- [WHAT THIS TASK INVOLVES]:
Which lines of the data include the string "surface"? List them all.
-=-=-
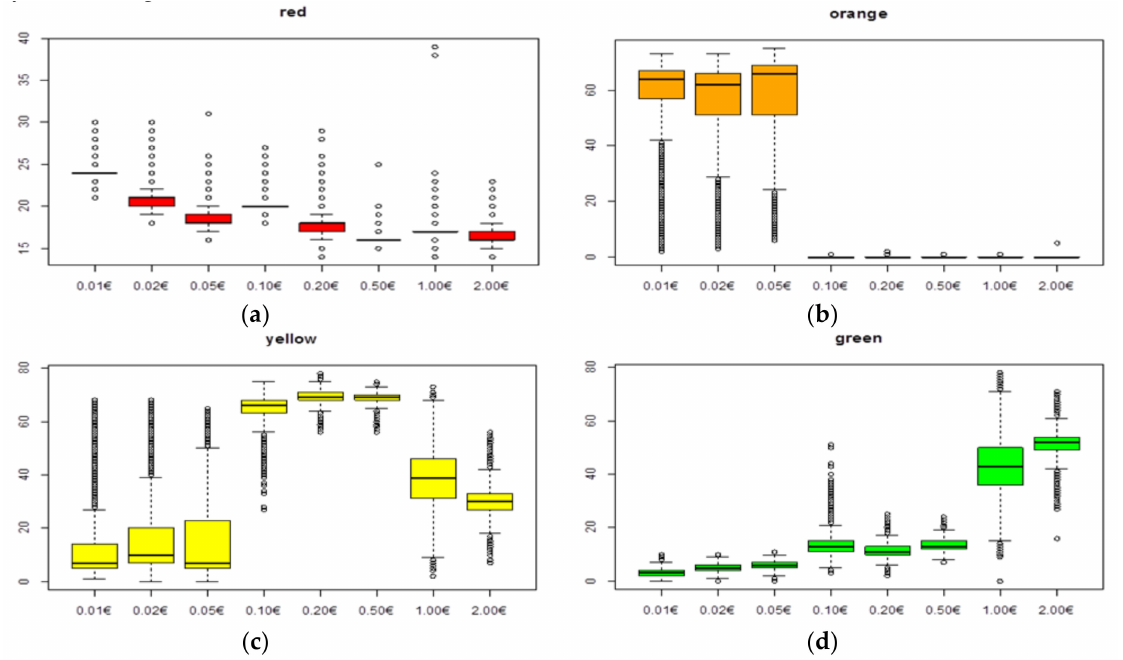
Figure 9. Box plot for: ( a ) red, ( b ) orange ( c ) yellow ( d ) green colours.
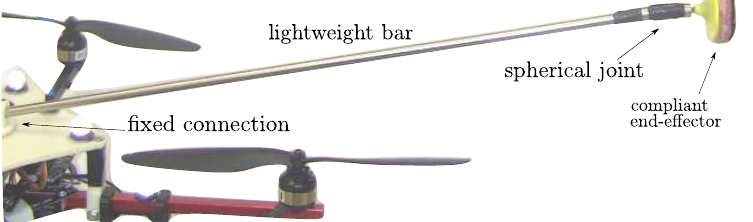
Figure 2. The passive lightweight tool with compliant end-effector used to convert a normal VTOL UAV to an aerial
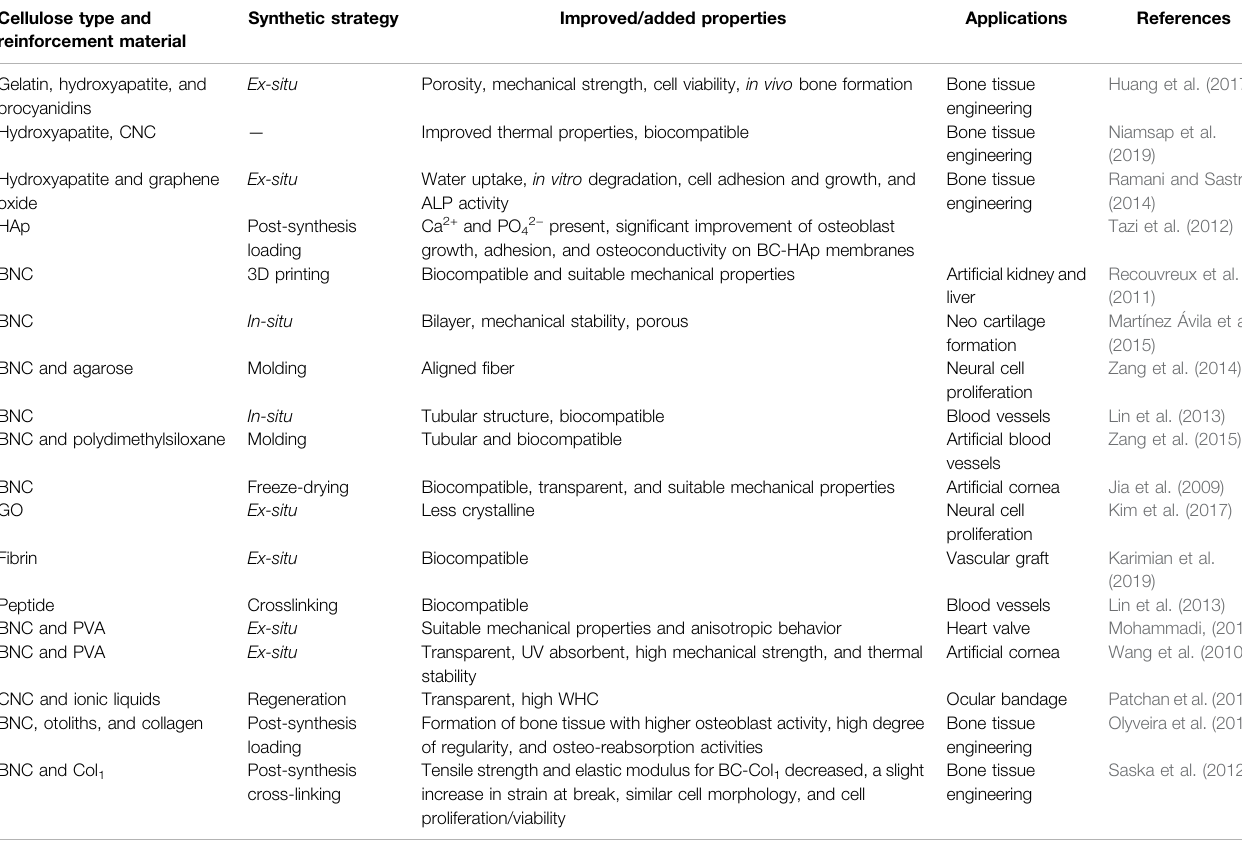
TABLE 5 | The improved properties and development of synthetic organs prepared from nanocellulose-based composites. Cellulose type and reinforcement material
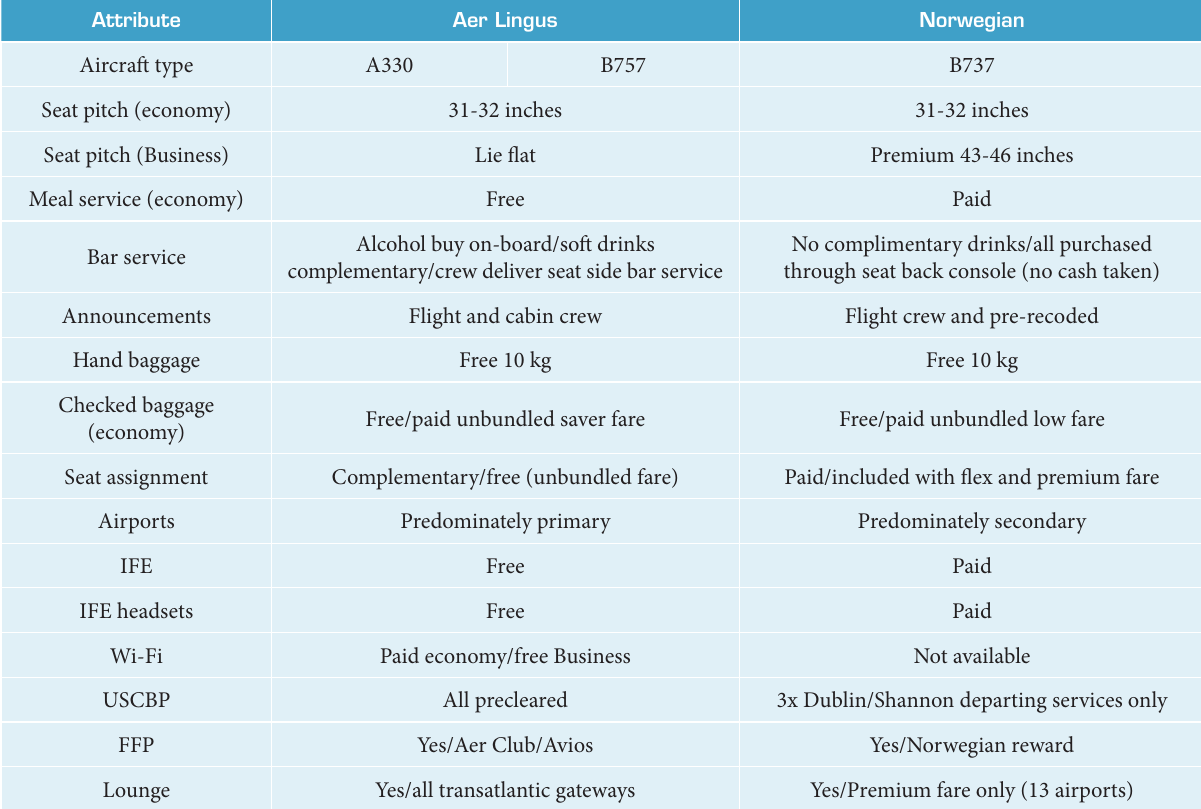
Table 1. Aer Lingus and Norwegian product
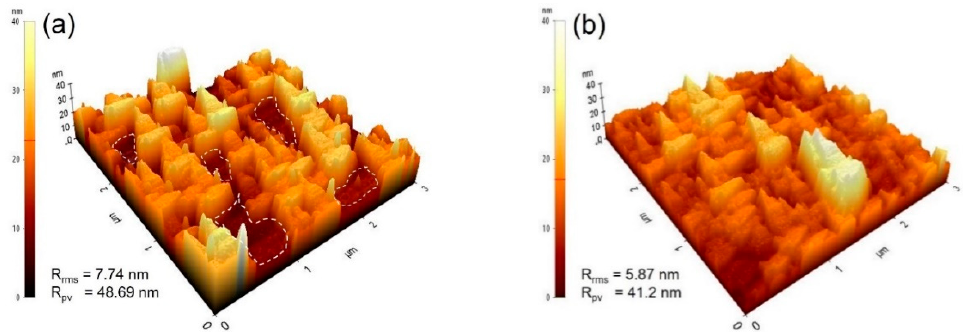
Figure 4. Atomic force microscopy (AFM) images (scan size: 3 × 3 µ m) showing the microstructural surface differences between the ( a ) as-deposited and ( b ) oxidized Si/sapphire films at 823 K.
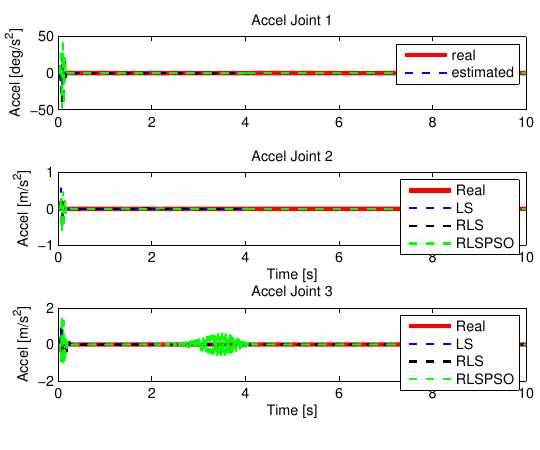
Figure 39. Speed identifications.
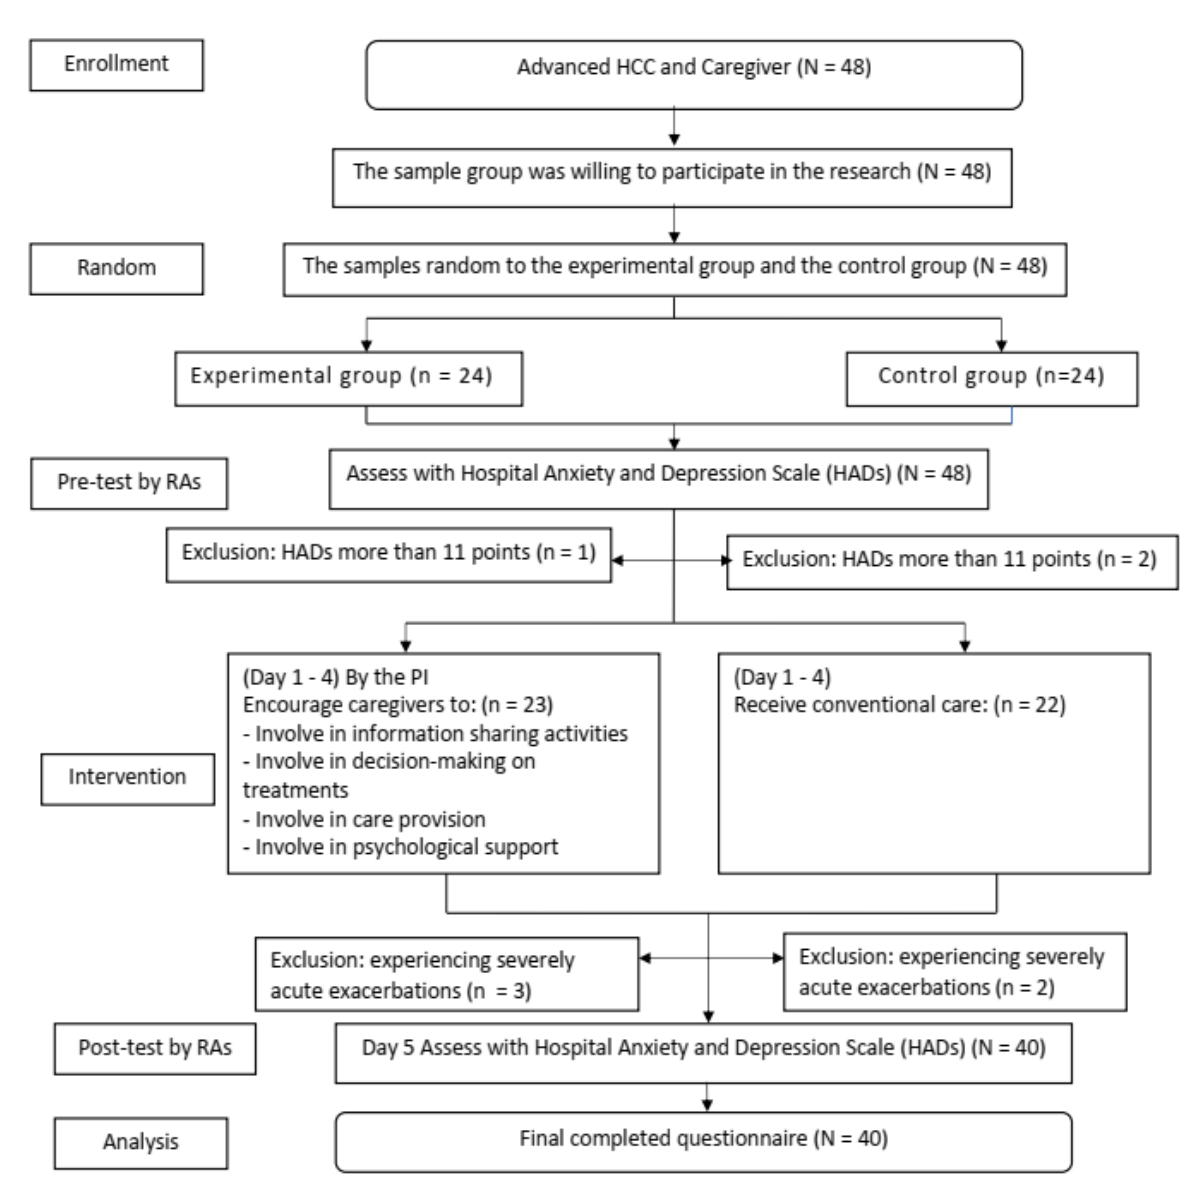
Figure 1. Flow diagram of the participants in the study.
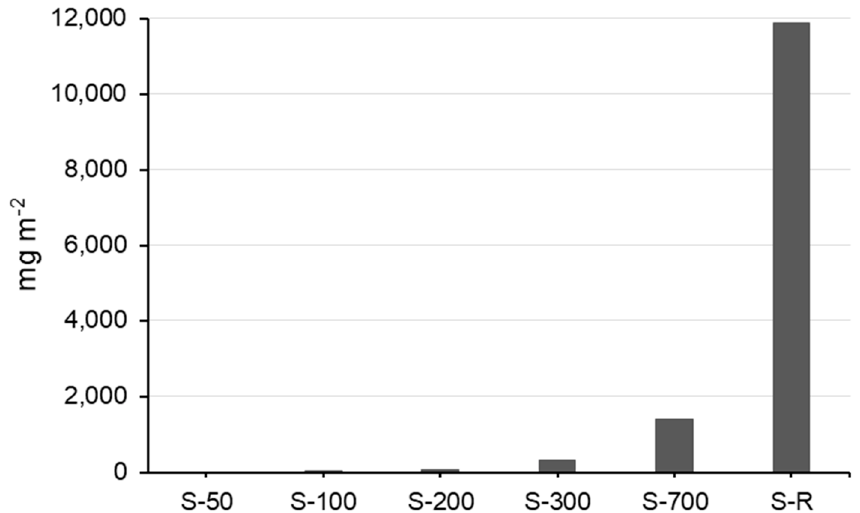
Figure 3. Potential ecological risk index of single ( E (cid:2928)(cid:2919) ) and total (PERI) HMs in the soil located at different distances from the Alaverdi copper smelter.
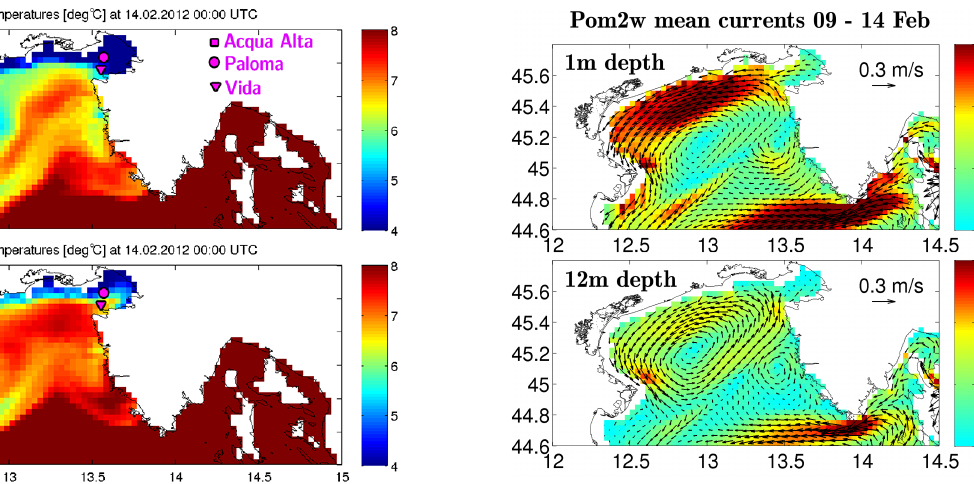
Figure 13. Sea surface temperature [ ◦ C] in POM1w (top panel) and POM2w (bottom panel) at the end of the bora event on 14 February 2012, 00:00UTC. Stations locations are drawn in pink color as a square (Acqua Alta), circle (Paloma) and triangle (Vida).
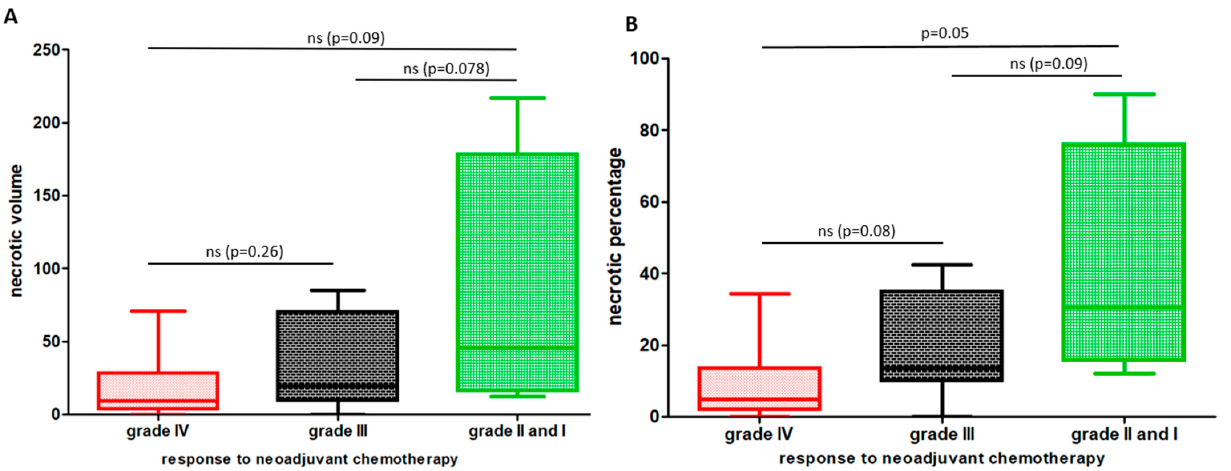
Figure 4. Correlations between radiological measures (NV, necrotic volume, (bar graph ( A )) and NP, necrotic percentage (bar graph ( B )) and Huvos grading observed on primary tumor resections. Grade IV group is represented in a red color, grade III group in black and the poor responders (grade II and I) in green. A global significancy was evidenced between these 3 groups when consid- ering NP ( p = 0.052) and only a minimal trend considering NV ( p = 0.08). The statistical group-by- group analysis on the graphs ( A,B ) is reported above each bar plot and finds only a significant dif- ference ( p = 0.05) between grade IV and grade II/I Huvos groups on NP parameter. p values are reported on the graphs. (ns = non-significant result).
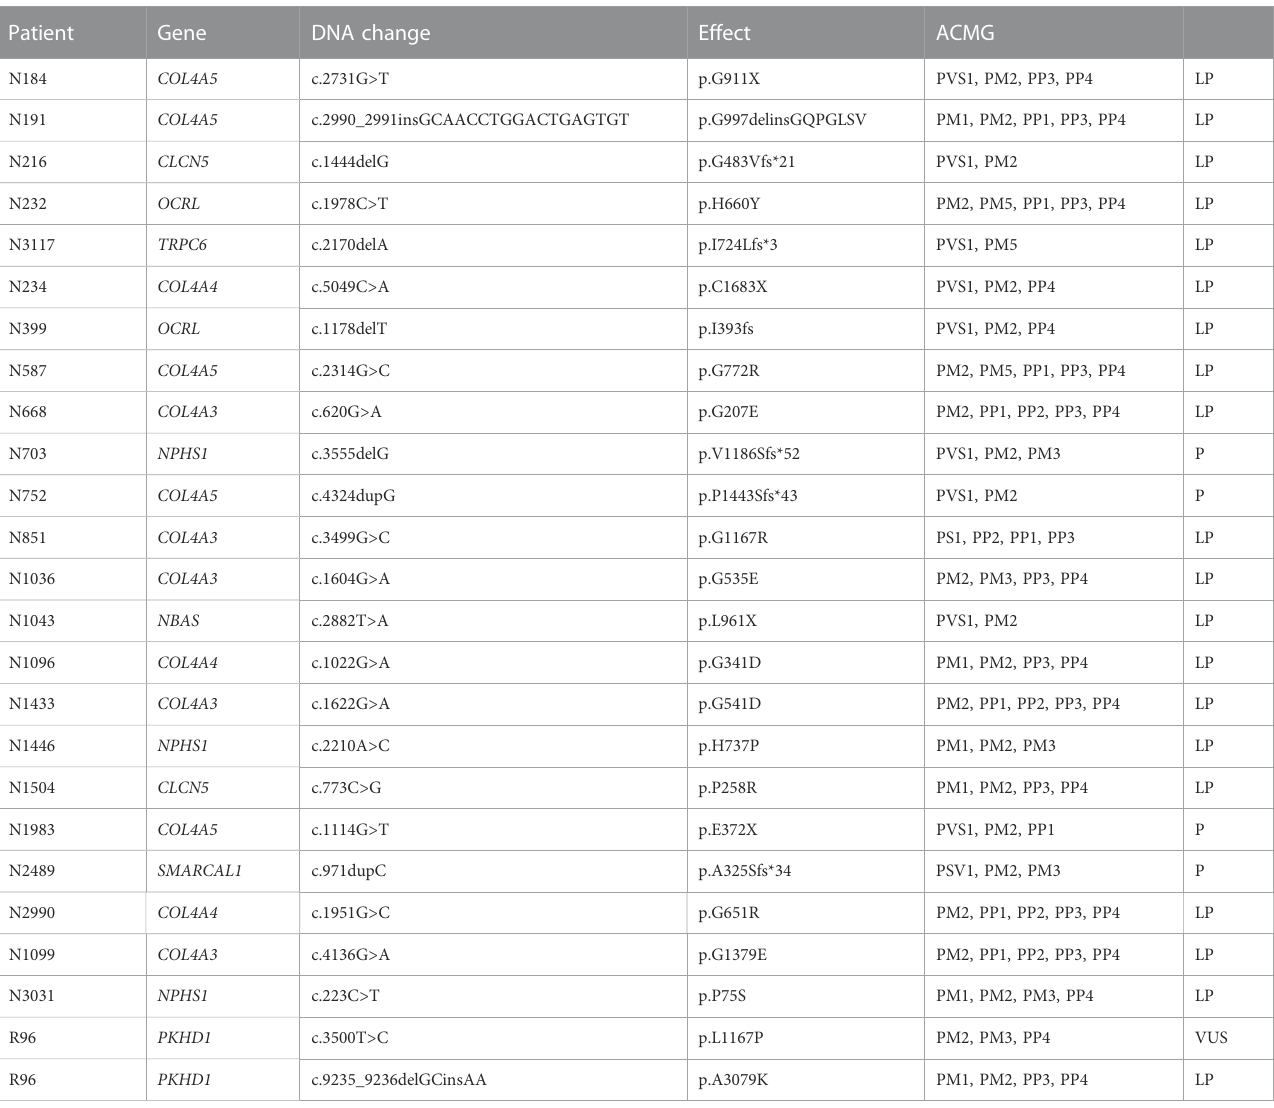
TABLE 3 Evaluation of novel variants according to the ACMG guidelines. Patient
-=-=-
- [RESPONSE AREA]:
Figure 4. Atomic force microscopy (AFM) images (scan size: 3 × 3 µ m) showing the microstructural surface differences between the ( a ) as-deposited and ( b ) oxidized Si/sapphire films at 823 K.
Figure 13. Sea surface temperature [ ◦ C] in POM1w (top panel) and POM2w (bottom panel) at the end of the bora event on 14 February 2012, 00:00UTC. Stations locations are drawn in pink color as a square (Acqua Alta), circle (Paloma) and triangle (Vida).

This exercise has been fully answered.